Recopiez à l'identique le texte fourni, depuis « MOTIFS DE L'ORDONNANCE » jusqu'à « la convention collective. » inclus.

■ TEXTE FOURNI
◆ ◆ ◆
Décisions de la Cour fédérale

Informations sur la décision

Contenu de la décision

                                                                                                                                           Date : 20040109

                                                                                                                                     Dossier : T-1789-03

                                                                                                                             Référence : 2004 CF 27

Ottawa (Ontario), le vendredi 9 janvier 2004

EN PRÉSENCE DE MADAME LA JUGE SNIDER

ENTRE :

                                                                 SELWYN PIETERS

                                                                                                                                                      demandeur

                                                                                   et

                                             LE PROCUREUR GÉNÉRAL DU CANADA

                                                                                                                                                        défendeur

                                  MOTIFS DE L'ORDONNANCE ET ORDONNANCE

LA JUGE SNIDER


[1]                 M. Selwyn Pieters est à l'emploi de la Commission de l'immigration et du statut de réfugié (la CISR). Étant donné son poste à CISR, il est membre de l'Alliance de la fonction publique du Canada (l'AFPC) et donc soumis aux conditions prévues dans la convention collective entre le Conseil du Trésor et l'AFPC (la convention collective). Suite a un incident qui est survenu le 24 avril 2003, M. Pieters soutient qu'il a été harcelé en milieu de travail. Il a déposé une plainte en vertu de la Politique sur la prévention et le règlement du harcèlement en milieu de travail du Conseil du Trésor (la politique sur le harcèlement) au sujet de l'incident en question, ainsi qu'un certain nombre de griefs en vertu de la convention collective.

[2]                 M. Pieters a aussi commencé deux instances distinctes devant notre Cour au sujet de cet incident. La première de ces instances est une demande de contrôle judiciaire déposée le 29 septembre 2003, par laquelle il recherche le contrôle judiciaire du manquement de Linda Brouillette, directrice, ressources humaines et coordonnateur de la lutte contre le harcèlement à la CISR, celle-ci ne lui ayant pas fourni les éléments de la plainte déposée contre lui comme le prévoit l'Étape 2 de la politique sur le harcèlement. La seconde instance est une action en dommages-intérêts initiée par une déclaration, pour diffamation, mensonge injurieux et préjudice causés par la commission intentionnelle d'un délit civil portant préjudice à sa santé mentale (dossier T-1681-03).

[3]                 Cette requête est liée à la première instance, savoir la demande de contrôle judiciaire. Le défendeur présente cette requête en vertu de l'alinéa 221(1)a) des Règles de la Cour fédérale (1998), et il sollicite une ordonnance de radiation de l'avis de demande du 29 septembre 2003 de M. Pieters, sans autorisation de modifier.
◆ ◆ ◆
■ LIGNES FOURNIES
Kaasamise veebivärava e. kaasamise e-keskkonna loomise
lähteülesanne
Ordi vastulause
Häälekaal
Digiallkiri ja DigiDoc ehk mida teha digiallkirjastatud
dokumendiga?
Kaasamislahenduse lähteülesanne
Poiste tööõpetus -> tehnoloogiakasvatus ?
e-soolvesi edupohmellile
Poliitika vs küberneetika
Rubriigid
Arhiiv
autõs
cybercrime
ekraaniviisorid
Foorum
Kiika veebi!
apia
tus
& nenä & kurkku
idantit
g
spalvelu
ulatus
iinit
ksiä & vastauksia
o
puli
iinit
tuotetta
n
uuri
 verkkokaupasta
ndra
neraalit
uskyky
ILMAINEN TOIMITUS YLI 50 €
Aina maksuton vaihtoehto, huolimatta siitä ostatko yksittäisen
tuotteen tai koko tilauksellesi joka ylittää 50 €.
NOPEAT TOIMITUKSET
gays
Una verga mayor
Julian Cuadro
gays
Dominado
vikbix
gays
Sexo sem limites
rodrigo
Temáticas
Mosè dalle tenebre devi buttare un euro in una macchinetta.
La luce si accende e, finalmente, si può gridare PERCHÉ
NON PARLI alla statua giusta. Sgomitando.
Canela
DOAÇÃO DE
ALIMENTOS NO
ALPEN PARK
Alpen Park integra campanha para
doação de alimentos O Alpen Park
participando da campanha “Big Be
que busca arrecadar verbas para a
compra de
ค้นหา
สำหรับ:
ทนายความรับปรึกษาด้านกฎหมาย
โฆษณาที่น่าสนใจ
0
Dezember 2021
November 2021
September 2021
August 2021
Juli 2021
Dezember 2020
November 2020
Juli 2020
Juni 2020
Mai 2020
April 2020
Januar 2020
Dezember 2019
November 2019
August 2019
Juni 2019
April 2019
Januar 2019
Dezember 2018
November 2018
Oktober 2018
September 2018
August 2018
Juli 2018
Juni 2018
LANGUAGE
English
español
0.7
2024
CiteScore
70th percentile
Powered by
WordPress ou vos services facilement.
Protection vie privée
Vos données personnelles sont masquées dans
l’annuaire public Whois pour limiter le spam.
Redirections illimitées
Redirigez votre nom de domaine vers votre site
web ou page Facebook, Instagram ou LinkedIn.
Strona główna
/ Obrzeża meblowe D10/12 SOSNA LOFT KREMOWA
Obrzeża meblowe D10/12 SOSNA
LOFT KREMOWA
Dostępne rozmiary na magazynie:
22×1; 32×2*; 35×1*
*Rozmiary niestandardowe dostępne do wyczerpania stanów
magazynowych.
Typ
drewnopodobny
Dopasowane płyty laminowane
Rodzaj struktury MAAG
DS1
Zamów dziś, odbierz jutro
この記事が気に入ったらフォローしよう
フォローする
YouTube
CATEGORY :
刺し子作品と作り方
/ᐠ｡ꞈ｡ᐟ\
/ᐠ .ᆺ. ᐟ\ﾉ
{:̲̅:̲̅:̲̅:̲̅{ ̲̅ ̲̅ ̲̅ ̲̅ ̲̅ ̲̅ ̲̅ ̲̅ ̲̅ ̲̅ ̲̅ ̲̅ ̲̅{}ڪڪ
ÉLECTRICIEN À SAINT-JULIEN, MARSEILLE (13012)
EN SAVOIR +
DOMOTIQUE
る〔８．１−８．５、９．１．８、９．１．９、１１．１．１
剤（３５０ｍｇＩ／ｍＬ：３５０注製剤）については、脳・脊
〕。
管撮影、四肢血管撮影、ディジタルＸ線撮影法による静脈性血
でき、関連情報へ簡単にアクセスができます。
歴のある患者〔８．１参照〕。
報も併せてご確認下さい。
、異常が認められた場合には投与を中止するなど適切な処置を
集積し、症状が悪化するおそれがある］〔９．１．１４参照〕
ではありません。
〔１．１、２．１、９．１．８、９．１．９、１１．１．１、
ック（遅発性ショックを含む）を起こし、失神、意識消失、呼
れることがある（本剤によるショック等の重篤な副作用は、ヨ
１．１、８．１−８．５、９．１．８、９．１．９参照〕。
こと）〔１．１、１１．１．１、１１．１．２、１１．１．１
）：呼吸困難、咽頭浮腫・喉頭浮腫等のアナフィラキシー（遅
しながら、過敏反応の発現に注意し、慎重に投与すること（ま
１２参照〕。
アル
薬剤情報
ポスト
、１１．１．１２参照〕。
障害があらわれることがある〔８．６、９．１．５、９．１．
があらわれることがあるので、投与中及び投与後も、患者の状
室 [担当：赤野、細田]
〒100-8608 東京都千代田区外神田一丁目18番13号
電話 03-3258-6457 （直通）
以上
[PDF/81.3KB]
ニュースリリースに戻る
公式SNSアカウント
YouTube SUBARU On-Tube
◆ ◆ ◆
■ RÉSULTAT ATTENDU
MOTIFS DE L'ORDONNANCE ET ORDONNANCE

LA JUGE SNIDER


[1]                 M. Selwyn Pieters est à l'emploi de la Commission de l'immigration et du statut de réfugié (la CISR). Étant donné son poste à CISR, il est membre de l'Alliance de la fonction publique du Canada (l'AFPC) et donc soumis aux conditions prévues dans la convention collective entre le Conseil du Trésor et l'AFPC (la convention collective). Suite a un incident qui est survenu le 24 avril 2003, M. Pieters soutient qu'il a été harcelé en milieu de travail. Il a déposé une plainte en vertu de la Politique sur la prévention et le règlement du harcèlement en milieu de travail du Conseil du Trésor (la politique sur le harcèlement) au sujet de l'incident en question, ainsi qu'un certain nombre de griefs en vertu de la convention collective.